TASK TO COMPLETE: Print, exactly as written, every line from the first line of the records below through the line containing "(NUEVO) Catálogo Andrea Ofertas HOT SALE 2018", and nothing further.

= = = = = = =

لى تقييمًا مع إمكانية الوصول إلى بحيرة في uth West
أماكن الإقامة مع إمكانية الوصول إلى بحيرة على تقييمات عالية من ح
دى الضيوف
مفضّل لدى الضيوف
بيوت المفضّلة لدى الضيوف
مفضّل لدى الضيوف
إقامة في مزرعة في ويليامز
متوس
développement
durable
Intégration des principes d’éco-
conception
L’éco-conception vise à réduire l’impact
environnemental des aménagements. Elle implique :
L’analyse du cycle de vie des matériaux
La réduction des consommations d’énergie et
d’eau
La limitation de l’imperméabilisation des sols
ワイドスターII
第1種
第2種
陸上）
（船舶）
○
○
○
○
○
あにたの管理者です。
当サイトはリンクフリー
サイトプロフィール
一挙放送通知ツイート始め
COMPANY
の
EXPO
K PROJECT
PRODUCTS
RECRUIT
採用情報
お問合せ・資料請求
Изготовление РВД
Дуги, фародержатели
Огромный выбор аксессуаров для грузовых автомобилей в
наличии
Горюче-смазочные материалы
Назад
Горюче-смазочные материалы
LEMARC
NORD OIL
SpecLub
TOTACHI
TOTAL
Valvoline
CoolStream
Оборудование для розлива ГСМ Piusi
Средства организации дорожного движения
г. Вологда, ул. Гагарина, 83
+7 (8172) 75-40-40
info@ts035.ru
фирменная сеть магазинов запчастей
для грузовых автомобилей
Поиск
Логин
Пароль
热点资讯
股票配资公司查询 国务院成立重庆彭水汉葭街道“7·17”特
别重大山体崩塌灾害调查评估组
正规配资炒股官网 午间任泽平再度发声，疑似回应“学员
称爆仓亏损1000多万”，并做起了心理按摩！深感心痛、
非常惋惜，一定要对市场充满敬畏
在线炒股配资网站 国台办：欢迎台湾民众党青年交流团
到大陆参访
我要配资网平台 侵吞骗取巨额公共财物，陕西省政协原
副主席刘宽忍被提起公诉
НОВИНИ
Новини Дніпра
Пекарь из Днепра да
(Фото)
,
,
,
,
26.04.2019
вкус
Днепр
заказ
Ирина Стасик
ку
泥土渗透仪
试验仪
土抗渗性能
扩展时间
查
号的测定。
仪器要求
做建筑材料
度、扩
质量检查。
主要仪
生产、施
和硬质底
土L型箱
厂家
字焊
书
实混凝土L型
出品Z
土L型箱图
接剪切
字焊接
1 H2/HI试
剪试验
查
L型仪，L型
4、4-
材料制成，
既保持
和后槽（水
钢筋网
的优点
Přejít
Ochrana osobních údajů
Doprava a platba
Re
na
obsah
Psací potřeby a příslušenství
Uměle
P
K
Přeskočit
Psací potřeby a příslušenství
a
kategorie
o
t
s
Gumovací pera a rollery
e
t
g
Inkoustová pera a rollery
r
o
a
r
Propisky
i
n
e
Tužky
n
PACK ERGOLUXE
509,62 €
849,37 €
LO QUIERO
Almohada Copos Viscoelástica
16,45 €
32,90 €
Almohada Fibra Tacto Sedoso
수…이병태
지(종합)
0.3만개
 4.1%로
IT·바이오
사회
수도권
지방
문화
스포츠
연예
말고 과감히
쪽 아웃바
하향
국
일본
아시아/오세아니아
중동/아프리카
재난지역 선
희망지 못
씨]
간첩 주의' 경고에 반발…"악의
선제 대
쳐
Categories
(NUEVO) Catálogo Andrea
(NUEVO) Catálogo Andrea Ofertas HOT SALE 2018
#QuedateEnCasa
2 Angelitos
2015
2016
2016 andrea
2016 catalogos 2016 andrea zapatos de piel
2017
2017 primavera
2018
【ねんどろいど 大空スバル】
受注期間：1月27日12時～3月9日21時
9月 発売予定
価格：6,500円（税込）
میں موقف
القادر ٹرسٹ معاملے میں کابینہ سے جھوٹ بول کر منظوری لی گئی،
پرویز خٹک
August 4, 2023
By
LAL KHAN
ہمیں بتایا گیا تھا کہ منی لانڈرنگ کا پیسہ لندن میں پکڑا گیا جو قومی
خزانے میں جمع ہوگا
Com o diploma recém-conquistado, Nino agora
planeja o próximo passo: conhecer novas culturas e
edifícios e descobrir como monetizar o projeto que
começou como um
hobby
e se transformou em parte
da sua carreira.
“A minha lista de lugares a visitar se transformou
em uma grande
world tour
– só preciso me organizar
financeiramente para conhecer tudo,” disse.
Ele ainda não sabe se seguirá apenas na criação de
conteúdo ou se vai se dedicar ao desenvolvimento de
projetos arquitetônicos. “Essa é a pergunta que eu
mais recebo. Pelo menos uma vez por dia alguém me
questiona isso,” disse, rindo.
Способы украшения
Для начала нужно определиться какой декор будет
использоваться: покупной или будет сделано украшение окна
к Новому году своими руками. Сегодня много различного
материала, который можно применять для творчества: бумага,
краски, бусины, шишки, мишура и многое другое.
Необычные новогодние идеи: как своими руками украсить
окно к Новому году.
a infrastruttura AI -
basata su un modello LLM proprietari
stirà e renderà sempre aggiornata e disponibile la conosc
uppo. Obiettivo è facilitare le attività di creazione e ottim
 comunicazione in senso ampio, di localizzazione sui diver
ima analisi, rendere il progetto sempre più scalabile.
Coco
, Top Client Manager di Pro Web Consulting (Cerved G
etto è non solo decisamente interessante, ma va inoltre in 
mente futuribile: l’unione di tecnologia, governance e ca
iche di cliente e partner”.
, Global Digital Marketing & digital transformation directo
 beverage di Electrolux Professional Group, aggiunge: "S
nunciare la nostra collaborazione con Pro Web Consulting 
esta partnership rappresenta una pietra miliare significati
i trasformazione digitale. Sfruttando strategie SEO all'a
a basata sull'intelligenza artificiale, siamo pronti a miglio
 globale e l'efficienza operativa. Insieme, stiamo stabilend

= = = = = = =

RESPONSE TO THIS EXERCISE:
لى تقييمًا مع إمكانية الوصول إلى بحيرة في uth West
أماكن الإقامة مع إمكانية الوصول إلى بحيرة على تقييمات عالية من ح
دى الضيوف
مفضّل لدى الضيوف
بيوت المفضّلة لدى الضيوف
مفضّل لدى الضيوف
إقامة في مزرعة في ويليامز
متوس
développement
durable
Intégration des principes d’éco-
conception
L’éco-conception vise à réduire l’impact
environnemental des aménagements. Elle implique :
L’analyse du cycle de vie des matériaux
La réduction des consommations d’énergie et
d’eau
La limitation de l’imperméabilisation des sols
ワイドスターII
第1種
第2種
陸上）
（船舶）
○
○
○
○
○
あにたの管理者です。
当サイトはリンクフリー
サイトプロフィール
一挙放送通知ツイート始め
COMPANY
の
EXPO
K PROJECT
PRODUCTS
RECRUIT
採用情報
お問合せ・資料請求
Изготовление РВД
Дуги, фародержатели
Огромный выбор аксессуаров для грузовых автомобилей в
наличии
Горюче-смазочные материалы
Назад
Горюче-смазочные материалы
LEMARC
NORD OIL
SpecLub
TOTACHI
TOTAL
Valvoline
CoolStream
Оборудование для розлива ГСМ Piusi
Средства организации дорожного движения
г. Вологда, ул. Гагарина, 83
+7 (8172) 75-40-40
info@ts035.ru
фирменная сеть магазинов запчастей
для грузовых автомобилей
Поиск
Логин
Пароль
热点资讯
股票配资公司查询 国务院成立重庆彭水汉葭街道“7·17”特
别重大山体崩塌灾害调查评估组
正规配资炒股官网 午间任泽平再度发声，疑似回应“学员
称爆仓亏损1000多万”，并做起了心理按摩！深感心痛、
非常惋惜，一定要对市场充满敬畏
在线炒股配资网站 国台办：欢迎台湾民众党青年交流团
到大陆参访
我要配资网平台 侵吞骗取巨额公共财物，陕西省政协原
副主席刘宽忍被提起公诉
НОВИНИ
Новини Дніпра
Пекарь из Днепра да
(Фото)
,
,
,
,
26.04.2019
вкус
Днепр
заказ
Ирина Стасик
ку
泥土渗透仪
试验仪
土抗渗性能
扩展时间
查
号的测定。
仪器要求
做建筑材料
度、扩
质量检查。
主要仪
生产、施
和硬质底
土L型箱
厂家
字焊
书
实混凝土L型
出品Z
土L型箱图
接剪切
字焊接
1 H2/HI试
剪试验
查
L型仪，L型
4、4-
材料制成，
既保持
和后槽（水
钢筋网
的优点
Přejít
Ochrana osobních údajů
Doprava a platba
Re
na
obsah
Psací potřeby a příslušenství
Uměle
P
K
Přeskočit
Psací potřeby a příslušenství
a
kategorie
o
t
s
Gumovací pera a rollery
e
t
g
Inkoustová pera a rollery
r
o
a
r
Propisky
i
n
e
Tužky
n
PACK ERGOLUXE
509,62 €
849,37 €
LO QUIERO
Almohada Copos Viscoelástica
16,45 €
32,90 €
Almohada Fibra Tacto Sedoso
수…이병태
지(종합)
0.3만개
 4.1%로
IT·바이오
사회
수도권
지방
문화
스포츠
연예
말고 과감히
쪽 아웃바
하향
국
일본
아시아/오세아니아
중동/아프리카
재난지역 선
희망지 못
씨]
간첩 주의' 경고에 반발…"악의
선제 대
쳐
Categories
(NUEVO) Catálogo Andrea
(NUEVO) Catálogo Andrea Ofertas HOT SALE 2018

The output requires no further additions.